C.EXPERIMENTAL RESULTS ON CLASS PORTRAITS
Classroom portraits can assist teachers in quickly comprehending classroom dynamics. To this end, we represent students’ in-class behaviors as 8 × 8 pixel patches, where each patch’s color corresponds to a specific behavior. We then depict the behaviors of all students in a given frame onto a 112 × 112 pixel image, which we term the “Behavior Color-Coded Charts (BCCC).”.Analogously, time-series-based BCCC for the entire class session can be obtained. This paper utilizes the R3D and ViViT [25] for classroom portraits. As seen in Fig. 9, the R3D algorithm achieves an accuracy of over 85%, significantly outperforming ViViT with a lower loss.
D.RESULT ON SBCP-YOLO-R3D
Figure 10 shows the outputs of SBCP-YOLO-R3D, which include visualizations of student behaviors and class portraits. The input of SBCP-YOLO-R3D can be a video or a set of images. Teachers can quickly acquire information about student behaviors and classroom status.

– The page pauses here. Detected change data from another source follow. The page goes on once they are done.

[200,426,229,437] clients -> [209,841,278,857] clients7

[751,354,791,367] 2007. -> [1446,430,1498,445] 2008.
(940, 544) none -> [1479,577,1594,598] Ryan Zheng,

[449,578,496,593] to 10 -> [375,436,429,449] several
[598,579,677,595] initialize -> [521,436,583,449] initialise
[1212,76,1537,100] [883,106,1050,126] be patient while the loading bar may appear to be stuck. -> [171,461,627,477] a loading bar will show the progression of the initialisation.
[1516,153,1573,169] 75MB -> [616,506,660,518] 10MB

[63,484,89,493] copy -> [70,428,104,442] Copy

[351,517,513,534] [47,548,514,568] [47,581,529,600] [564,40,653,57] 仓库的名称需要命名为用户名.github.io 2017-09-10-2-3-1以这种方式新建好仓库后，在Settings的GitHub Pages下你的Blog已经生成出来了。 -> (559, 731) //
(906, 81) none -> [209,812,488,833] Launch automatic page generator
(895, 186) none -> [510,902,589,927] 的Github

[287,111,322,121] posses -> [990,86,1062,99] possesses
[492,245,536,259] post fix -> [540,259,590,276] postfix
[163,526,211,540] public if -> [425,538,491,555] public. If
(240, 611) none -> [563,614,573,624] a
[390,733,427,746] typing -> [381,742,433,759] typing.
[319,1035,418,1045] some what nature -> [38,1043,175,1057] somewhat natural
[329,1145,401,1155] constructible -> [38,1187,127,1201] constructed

Fig. 10. Visualization of student behavior and classroom status portrait.
V.CONCLUSION
In this paper, we introduced the StuAct dataset. We delved into solutions for identifying hard samples first. Second, we employed LW-SEAM for occluded feature extraction modifications. Finally, we developed a scheme for Student Behavior Recognition and Dynamic Class Portrait Construction using the StB-YOLO and R3D.
Despite this study having yielded some conclusions, there are still limitations. Our future research on student classroom behavior recognition and learning engagement focuses on the detection effect of abnormal behaviors.